What this exercise asks:
• A. In the biography of Samuel A. Massell Jr., which school granted him an LL.B. degree?
• B. Set down word for word the part of the Massell biography from "Massell later transferred" up to and including "and association management.".

Selected passage:
========================================================================

Samuel A. Massell Jr. (August 26, 1927 – March 13, 2022) was an American businessman and politician who served from 1970 to 1974 as the 53rd mayor of Atlanta, Georgia. He was the first Jewish mayor in the city's history and the most recent non-black mayor of Atlanta.

Early life and education
Samuel A. Massell Jr. was born to Samuel A. Massell (1892–1961) and the former Florence Rubin (1901–1977) in 1927. He was known as "Buddy" during his childhood and high school years. He graduated from Druid Hills High School at age 16 and enrolled at the University of Georgia in Athens, where he was a member of the Phi Kappa Literary Society. He was also president of Phi Epsilon Pi ( which later merged with Zeta Beta Tau) fraternity.

Massell later transferred to Emory University before being drafted into the United States Army Air Force in 1946. Later, he returned to the University of Georgia and took night classes and earned his bachelor's degree in commercial science from Atlanta Division of the University of Georgia in 1951. He received an LL.B. degree in 1949 from Atlanta Law School. He was married to the former Doris Middlebrooks from 1952 until her death in 2015.

Business career
A lifelong Atlanta resident, Massell has had successful careers in real estate brokerage, elected office, tourism, and association management.

========================================================================

Dataset excerpts:
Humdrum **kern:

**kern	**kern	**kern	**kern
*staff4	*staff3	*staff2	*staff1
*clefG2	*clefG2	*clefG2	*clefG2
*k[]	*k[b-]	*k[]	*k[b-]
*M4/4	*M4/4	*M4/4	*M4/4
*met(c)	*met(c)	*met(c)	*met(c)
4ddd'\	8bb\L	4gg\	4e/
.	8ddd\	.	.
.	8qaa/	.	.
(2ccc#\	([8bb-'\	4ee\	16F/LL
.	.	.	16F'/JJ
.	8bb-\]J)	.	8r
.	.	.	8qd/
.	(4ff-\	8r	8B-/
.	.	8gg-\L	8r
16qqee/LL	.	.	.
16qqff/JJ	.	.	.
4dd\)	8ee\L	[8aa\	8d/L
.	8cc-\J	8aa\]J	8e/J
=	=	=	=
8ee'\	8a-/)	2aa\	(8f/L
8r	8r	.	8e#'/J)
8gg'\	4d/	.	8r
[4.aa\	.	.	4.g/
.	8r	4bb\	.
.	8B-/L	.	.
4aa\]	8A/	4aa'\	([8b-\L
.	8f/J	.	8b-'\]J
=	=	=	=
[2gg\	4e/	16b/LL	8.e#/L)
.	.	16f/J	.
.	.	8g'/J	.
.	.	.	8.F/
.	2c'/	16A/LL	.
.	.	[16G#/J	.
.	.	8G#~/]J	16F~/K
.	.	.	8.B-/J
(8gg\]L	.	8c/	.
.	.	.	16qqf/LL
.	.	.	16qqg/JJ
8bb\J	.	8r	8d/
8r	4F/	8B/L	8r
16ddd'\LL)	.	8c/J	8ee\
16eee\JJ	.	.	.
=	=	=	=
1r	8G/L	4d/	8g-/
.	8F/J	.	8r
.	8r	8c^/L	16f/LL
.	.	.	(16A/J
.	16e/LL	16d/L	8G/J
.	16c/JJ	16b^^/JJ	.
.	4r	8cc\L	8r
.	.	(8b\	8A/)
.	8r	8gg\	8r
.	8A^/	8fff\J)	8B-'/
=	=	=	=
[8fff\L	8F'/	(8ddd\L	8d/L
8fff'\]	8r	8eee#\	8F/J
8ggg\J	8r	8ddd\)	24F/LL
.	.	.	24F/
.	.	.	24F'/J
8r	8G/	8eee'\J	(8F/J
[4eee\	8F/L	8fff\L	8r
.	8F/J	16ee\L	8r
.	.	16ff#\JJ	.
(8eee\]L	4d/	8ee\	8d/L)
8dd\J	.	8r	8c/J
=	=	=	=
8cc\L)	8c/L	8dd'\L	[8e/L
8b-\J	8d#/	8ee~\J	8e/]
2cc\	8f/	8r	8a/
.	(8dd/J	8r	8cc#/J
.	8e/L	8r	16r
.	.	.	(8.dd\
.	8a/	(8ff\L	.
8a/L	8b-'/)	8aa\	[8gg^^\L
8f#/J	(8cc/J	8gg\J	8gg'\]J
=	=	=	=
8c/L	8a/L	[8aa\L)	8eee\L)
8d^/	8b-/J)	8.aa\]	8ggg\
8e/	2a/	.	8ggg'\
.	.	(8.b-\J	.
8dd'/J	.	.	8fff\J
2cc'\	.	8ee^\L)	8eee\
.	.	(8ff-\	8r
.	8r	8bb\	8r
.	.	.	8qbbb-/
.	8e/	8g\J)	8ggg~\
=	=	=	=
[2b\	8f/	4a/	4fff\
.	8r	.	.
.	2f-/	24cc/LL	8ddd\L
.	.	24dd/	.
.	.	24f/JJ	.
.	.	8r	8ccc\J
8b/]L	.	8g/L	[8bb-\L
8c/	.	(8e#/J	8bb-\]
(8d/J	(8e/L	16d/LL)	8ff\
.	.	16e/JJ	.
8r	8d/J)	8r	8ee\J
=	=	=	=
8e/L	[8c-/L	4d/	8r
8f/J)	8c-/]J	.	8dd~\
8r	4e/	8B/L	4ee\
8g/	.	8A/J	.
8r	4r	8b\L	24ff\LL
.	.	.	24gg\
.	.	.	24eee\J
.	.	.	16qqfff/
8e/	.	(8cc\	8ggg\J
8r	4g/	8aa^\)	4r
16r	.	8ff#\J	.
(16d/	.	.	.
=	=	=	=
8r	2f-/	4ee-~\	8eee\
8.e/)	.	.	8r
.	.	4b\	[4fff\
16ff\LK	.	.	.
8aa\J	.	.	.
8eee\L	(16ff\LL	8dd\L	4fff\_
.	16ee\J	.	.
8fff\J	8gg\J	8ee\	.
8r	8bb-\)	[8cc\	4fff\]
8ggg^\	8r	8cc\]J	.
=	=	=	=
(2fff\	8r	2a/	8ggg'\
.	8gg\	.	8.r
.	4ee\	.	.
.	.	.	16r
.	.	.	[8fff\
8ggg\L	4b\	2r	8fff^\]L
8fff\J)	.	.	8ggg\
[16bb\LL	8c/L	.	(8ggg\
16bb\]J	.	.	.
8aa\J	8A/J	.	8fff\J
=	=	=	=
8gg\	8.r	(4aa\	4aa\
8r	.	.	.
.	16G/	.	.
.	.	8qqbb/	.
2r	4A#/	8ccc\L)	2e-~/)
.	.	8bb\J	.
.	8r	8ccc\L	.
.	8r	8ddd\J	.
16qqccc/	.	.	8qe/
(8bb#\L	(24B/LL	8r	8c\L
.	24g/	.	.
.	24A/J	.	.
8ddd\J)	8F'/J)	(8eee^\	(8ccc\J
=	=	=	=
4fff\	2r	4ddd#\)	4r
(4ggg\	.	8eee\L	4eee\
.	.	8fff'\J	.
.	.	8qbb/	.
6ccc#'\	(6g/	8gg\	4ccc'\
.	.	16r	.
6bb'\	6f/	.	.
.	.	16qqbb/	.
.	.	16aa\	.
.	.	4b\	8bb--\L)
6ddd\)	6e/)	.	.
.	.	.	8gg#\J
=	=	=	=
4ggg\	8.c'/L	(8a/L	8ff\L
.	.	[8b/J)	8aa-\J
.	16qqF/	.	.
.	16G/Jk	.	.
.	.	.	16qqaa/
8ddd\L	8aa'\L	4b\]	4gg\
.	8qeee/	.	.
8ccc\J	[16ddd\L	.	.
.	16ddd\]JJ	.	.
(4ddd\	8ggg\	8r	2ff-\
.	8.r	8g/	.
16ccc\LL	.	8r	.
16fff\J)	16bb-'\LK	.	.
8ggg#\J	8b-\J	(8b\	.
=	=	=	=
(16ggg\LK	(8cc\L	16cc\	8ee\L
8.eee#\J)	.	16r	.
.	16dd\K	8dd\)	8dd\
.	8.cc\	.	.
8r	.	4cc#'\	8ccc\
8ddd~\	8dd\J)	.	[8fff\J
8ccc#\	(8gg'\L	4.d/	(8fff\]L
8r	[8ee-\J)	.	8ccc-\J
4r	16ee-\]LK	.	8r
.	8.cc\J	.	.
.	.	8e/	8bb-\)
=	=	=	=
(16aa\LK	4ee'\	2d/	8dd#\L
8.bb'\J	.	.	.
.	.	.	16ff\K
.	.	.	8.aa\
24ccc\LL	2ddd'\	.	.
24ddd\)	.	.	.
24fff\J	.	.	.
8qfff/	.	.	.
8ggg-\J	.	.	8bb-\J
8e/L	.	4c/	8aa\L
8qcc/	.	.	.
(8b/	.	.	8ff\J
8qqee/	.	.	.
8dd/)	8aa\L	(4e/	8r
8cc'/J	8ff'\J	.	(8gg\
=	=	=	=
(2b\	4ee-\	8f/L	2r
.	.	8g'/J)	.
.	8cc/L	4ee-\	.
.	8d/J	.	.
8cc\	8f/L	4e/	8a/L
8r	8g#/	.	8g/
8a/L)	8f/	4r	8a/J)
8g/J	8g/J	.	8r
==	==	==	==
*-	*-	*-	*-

========================================================================

Exercise responses:
• A. Atlanta Law School

• B.
Massell later transferred to Emory University before being drafted into the United States Army Air Force in 1946. Later, he returned to the University of Georgia and took night classes and earned his bachelor's degree in commercial science from Atlanta Division of the University of Georgia in 1951. He received an LL.B. degree in 1949 from Atlanta Law School. He was married to the former Doris Middlebrooks from 1952 until her death in 2015.

Business career
A lifelong Atlanta resident, Massell has had successful careers in real estate brokerage, elected office, tourism, and association management.